I’m trying to process product data for an e-commerce platform. The goal is to understand products’ size.
Just to show you some examples on how messy product dimension description is:
Overall Dimensions: 66 in W x 41 in D x 36 in H
Overall: 59 in W x 28.75 in D x 30.75 in H
92w 37d 32h",
86.6 in W x 33.9 in D x 24 in H
W: 95.75\" D: 36.5\" H: 28.75\"",
W: 96\" D: 39.25\" H: 32\"",
"118\"W x 35\"D x 33\"T.",
"28 L x 95 W x 41 H"
"95\" W x 26.5\" H x 34.75\" D"
"98\"W x 39\"D x 29\"H"
"28\" High x 80\" Wide x 32\" Deep"
Now assume that the product dimension description is short < 60 characters, I trained a two layer bidirectional LSTM, which can handle this task perfectly.

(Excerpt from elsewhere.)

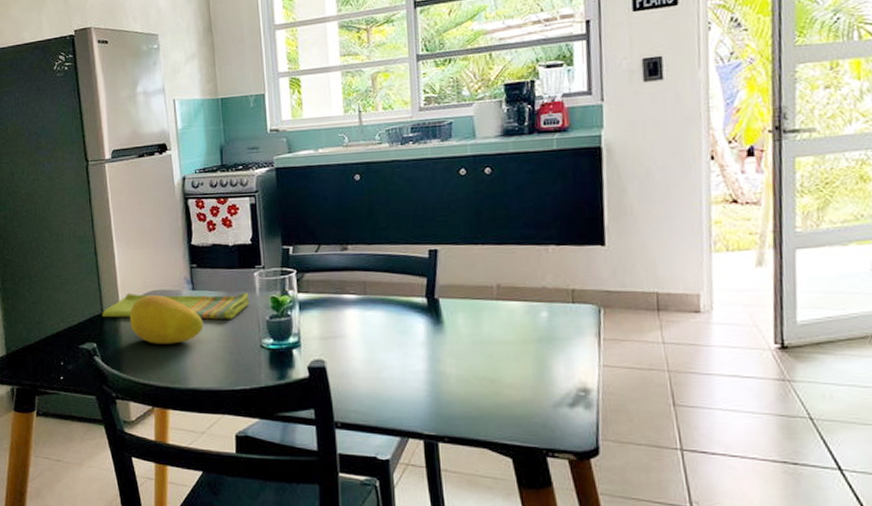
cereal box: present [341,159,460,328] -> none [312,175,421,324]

But the problem is, the above dimension description is usually embedded in a long context (as a part of the product description). How can I extract the useful information from the long context and understand it? My LSTM can only accept context size of 60 (the general idea is the same as https://towardsdatascience.com/addressnet-how-to-build-a-robust-street-address-parser-using-a-recurrent-neural-network-518d97b9aebd)
What language model is more suitable for this?